Dans les années 1990, deux femmes, Alice et d’Élise Azar, proches de la Première dame camerounaise Chantal Biya sont décédées dans des accidents de la route à moins d’un an d’intervalle. Ces événements, entourés de zones d’ombre, impliquaient des personnalités du cercle présidentiel et continuent de susciter des interrogations.
Deux disparitions rapprochées dans le cercle présidentiel
En l’espace de onze mois, entre 1995 et 1996, deux amies intimes de la Première dame Chantal Biya ont trouvé la mort dans des accidents de la circulation. Ces décès ont frappé le cercle restreint du pouvoir camerounais de l’époque. La première victime, Alice, était l’épouse de Jean Fochivé, alors chef des services de renseignement. La seconde, Élise Azar, était l’épouse de Bonaventure Mvondo Assam, neveu du président Paul Biya. Les circonstances officielles de ces deux accidents n’ont jamais été pleinement élucidées, laissant place à des récits et des spéculations durables.
La mort d’Alice et le cri de Jean Fochivé
Alice, troisième épouse de Jean Fochivé, est décédée le 27 octobre 1995. Proche de Chantal Biya et de sa mère, sa mort a été officiellement attribuée à un accident de la route. Cet événement a publiquement affecté son mari, une figure réputée puissante et redoutée à la tête des services secrets. En 1997, lors d’une émission sur la télévision nationale, Jean Fochivé s’est effondré en larmes, déclarant : « Ils ont tué mon Alice ! Ils l’ont tuée ! ». Cette déclaration, largement rapportée, a marqué les esprits et alimenté les doutes sur la nature accidentelle de ce décès.
Élise Azar, une amie au rôle déterminant
Moins médiatisée qu’Alice, Élise Azar a pourtant joué un rôle clé dans l’histoire récente du Cameroun. Cette femme métisse et charismatique est celle qui, en 1993, a invité son amie Chantal Vigouroux (future Chantal Biya) à la célébration de l’anniversaire du président Paul Biya à Mvomeka’a. Cette rencontre serait à l’origine de la relation entre le chef de l’État et Chantal, qui est devenue Première dame le 23 avril 1994. Élise Azar est ainsi considérée comme ayant indirectement changé le cours des événements.

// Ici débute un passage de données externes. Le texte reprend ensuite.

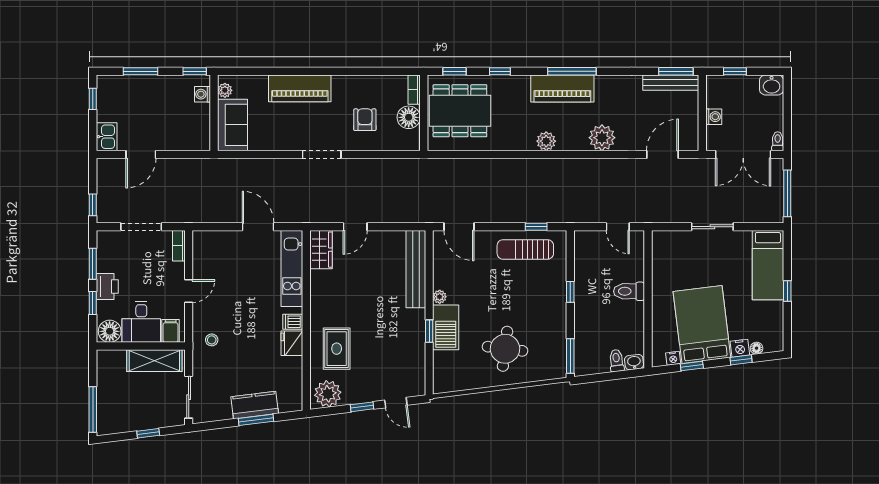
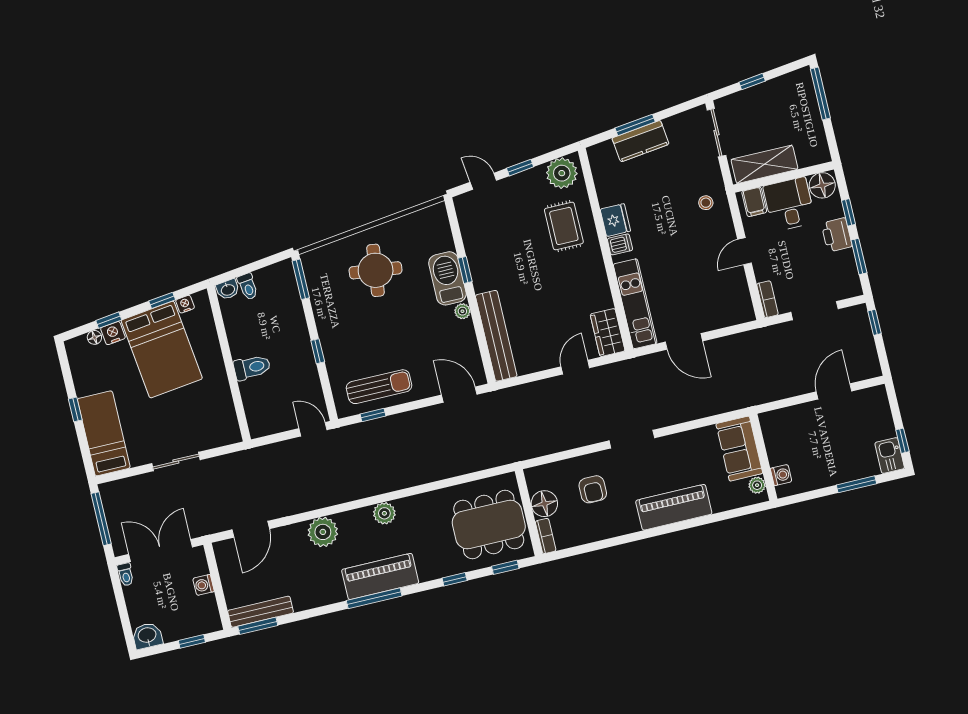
window: (195, 71) -> (796, 499), removed
kitchen sink: (107, 137) -> (890, 456), moved
door: (618, 227) -> (313, 429), moved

Des suites qui renforcent les mystères
Le 3 septembre 1996, moins de deux ans après le mariage présidentiel, Élise Azar est morte à son tour dans un accident de la circulation, dans des conditions décrites comme troubles. La série de décès s’est poursuivie peu après. Jean Fochivé et Victor Ayissi Mvodo, un autre haut fonctionnaire, sont décédés en 1997 à quelques semaines d’intervalle. Selon l’ouvrage Les révélations de Jean Fochivé de Frédéric Fenkam, les deux hommes s’étaient auparavant confié leurs doutes mutuels concernant les morts d’Alice et d’Élise Azar. Ces disparitions successives ont contribué à épaissir le mystère entourant les deux accidents initiaux.
Un héritage de questions sans réponses
Près de trois décennies plus tard, les décès d’Alice et d’Élise Azar restent des épisodes marquants et non élucidés de la vie politique et sociale camerounaise. Ils illustrent les zones d’ombre qui peuvent entourer des événements impliquant l’entourage immédiat du pouvoir. Malgré les déclarations publiques et les récits rapportés, aucune enquête officielle n’a, à ce jour, apporté de conclusions définitives venant dissiper les interrogations persistantes sur les circonstances exactes de ces deux tragédies.